RECORDED DATA »

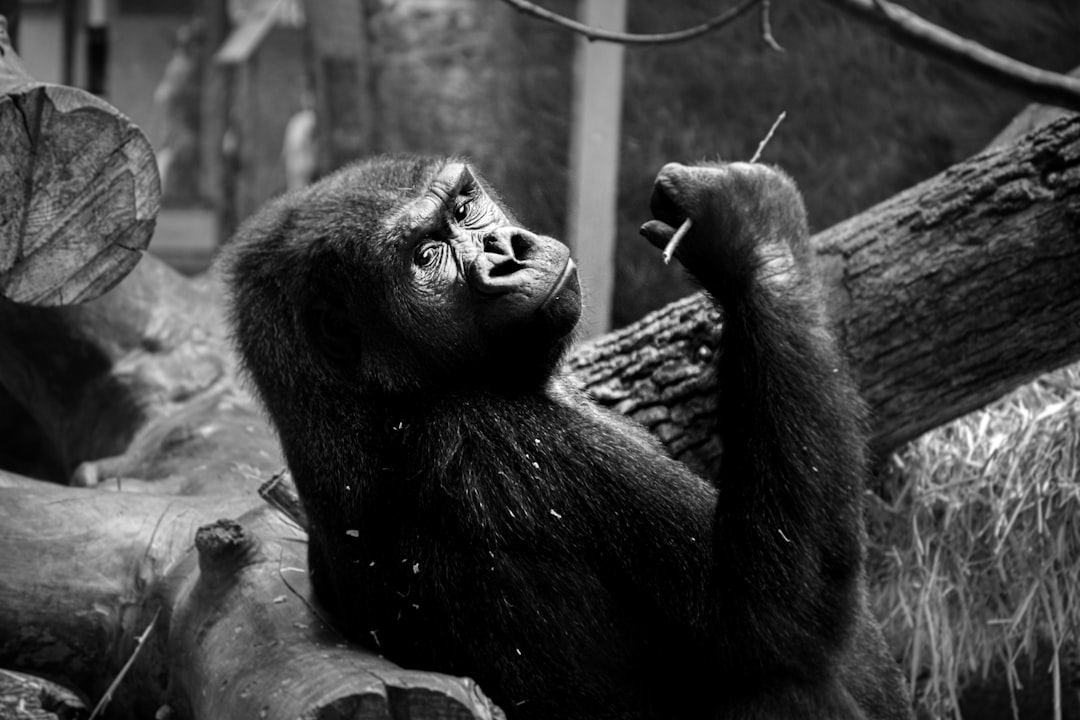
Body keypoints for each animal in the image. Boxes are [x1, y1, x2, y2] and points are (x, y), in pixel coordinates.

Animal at [219, 157, 911, 720]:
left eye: (463, 209)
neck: (362, 405)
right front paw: (751, 233)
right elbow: (770, 623)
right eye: (426, 256)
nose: (509, 251)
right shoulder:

YOUR ASSIGNMENT » Give back all the material exactly, with no pictures.

RESPONSE TO THE TASK »
Body keypoints for each animal in the image. Boxes are [x1, y1, x2, y2] and points are (x, y), in pixel coordinates.

Animal at [219, 157, 911, 720]:
left eye: (463, 209)
neck: (362, 405)
right front paw: (751, 233)
right elbow: (770, 623)
right eye: (426, 256)
nose: (509, 251)
right shoulder:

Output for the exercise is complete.